• Directions:
Copy every line of the records below verbatim, with nothing added, dropped, or altered.

• Listed records:
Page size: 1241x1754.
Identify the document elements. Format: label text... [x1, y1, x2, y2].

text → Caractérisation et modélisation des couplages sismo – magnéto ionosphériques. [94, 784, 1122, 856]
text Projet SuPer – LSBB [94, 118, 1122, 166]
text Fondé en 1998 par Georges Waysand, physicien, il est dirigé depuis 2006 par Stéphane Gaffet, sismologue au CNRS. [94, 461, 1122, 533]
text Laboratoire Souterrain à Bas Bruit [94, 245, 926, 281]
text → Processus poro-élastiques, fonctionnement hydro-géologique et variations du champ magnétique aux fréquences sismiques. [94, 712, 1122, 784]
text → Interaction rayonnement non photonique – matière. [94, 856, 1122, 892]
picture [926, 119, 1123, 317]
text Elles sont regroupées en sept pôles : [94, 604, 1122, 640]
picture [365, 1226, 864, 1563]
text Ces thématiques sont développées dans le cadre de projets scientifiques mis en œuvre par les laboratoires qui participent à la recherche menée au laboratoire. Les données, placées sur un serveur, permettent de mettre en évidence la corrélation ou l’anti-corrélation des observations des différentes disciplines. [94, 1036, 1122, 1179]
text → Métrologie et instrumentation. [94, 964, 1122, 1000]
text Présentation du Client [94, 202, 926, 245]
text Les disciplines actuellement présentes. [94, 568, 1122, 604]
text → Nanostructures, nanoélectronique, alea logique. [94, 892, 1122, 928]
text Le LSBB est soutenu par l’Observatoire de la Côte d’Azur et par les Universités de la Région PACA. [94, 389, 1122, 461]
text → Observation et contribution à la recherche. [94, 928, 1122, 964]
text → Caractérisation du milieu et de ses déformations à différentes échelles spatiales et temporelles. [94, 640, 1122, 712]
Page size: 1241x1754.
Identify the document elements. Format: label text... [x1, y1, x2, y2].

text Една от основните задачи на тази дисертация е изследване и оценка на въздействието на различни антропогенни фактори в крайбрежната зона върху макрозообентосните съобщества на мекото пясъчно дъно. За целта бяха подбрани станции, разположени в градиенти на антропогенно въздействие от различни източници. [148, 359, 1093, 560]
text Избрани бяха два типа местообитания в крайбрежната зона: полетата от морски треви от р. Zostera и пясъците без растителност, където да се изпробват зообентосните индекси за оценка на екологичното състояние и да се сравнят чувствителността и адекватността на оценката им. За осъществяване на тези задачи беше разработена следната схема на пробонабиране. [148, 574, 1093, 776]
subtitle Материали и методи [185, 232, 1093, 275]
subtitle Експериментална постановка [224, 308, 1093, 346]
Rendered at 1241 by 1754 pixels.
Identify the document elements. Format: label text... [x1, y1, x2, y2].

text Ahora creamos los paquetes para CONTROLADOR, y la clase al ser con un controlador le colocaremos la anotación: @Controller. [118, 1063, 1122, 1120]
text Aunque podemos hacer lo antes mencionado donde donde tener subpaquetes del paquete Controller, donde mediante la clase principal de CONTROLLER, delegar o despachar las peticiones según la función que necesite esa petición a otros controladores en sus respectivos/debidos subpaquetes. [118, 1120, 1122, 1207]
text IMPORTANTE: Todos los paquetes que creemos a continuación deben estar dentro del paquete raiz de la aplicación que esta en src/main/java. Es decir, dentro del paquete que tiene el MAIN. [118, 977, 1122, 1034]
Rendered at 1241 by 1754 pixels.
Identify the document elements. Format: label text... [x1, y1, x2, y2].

• Result for this exercise:
Page size: 1241x1754.
Identify the document elements. Format: label text... [x1, y1, x2, y2].

text → Caractérisation et modélisation des couplages sismo – magnéto ionosphériques. [94, 784, 1122, 856]
text Projet SuPer – LSBB [94, 118, 1122, 166]
text Fondé en 1998 par Georges Waysand, physicien, il est dirigé depuis 2006 par Stéphane Gaffet, sismologue au CNRS. [94, 461, 1122, 533]
text Laboratoire Souterrain à Bas Bruit [94, 245, 926, 281]
text → Processus poro-élastiques, fonctionnement hydro-géologique et variations du champ magnétique aux fréquences sismiques. [94, 712, 1122, 784]
text → Interaction rayonnement non photonique – matière. [94, 856, 1122, 892]
picture [926, 119, 1123, 317]
text Elles sont regroupées en sept pôles : [94, 604, 1122, 640]
picture [365, 1226, 864, 1563]
text Ces thématiques sont développées dans le cadre de projets scientifiques mis en œuvre par les laboratoires qui participent à la recherche menée au laboratoire. Les données, placées sur un serveur, permettent de mettre en évidence la corrélation ou l’anti-corrélation des observations des différentes disciplines. [94, 1036, 1122, 1179]
text → Métrologie et instrumentation. [94, 964, 1122, 1000]
text Présentation du Client [94, 202, 926, 245]
text Les disciplines actuellement présentes. [94, 568, 1122, 604]
text → Nanostructures, nanoélectronique, alea logique. [94, 892, 1122, 928]
text Le LSBB est soutenu par l’Observatoire de la Côte d’Azur et par les Universités de la Région PACA. [94, 389, 1122, 461]
text → Observation et contribution à la recherche. [94, 928, 1122, 964]
text → Caractérisation du milieu et de ses déformations à différentes échelles spatiales et temporelles. [94, 640, 1122, 712]
Page size: 1241x1754.
Identify the document elements. Format: label text... [x1, y1, x2, y2].

text Една от основните задачи на тази дисертация е изследване и оценка на въздействието на различни антропогенни фактори в крайбрежната зона върху макрозообентосните съобщества на мекото пясъчно дъно. За целта бяха подбрани станции, разположени в градиенти на антропогенно въздействие от различни източници. [148, 359, 1093, 560]
text Избрани бяха два типа местообитания в крайбрежната зона: полетата от морски треви от р. Zostera и пясъците без растителност, където да се изпробват зообентосните индекси за оценка на екологичното състояние и да се сравнят чувствителността и адекватността на оценката им. За осъществяване на тези задачи беше разработена следната схема на пробонабиране. [148, 574, 1093, 776]
subtitle Материали и методи [185, 232, 1093, 275]
subtitle Експериментална постановка [224, 308, 1093, 346]
Rendered at 1241 by 1754 pixels.
Identify the document elements. Format: label text... [x1, y1, x2, y2].

text Ahora creamos los paquetes para CONTROLADOR, y la clase al ser con un controlador le colocaremos la anotación: @Controller. [118, 1063, 1122, 1120]
text Aunque podemos hacer lo antes mencionado donde donde tener subpaquetes del paquete Controller, donde mediante la clase principal de CONTROLLER, delegar o despachar las peticiones según la función que necesite esa petición a otros controladores en sus respectivos/debidos subpaquetes. [118, 1120, 1122, 1207]
text IMPORTANTE: Todos los paquetes que creemos a continuación deben estar dentro del paquete raiz de la aplicación que esta en src/main/java. Es decir, dentro del paquete que tiene el MAIN. [118, 977, 1122, 1034]
Rendered at 1241 by 1754 pixels.
Identify the document elements. Format: label text... [x1, y1, x2, y2].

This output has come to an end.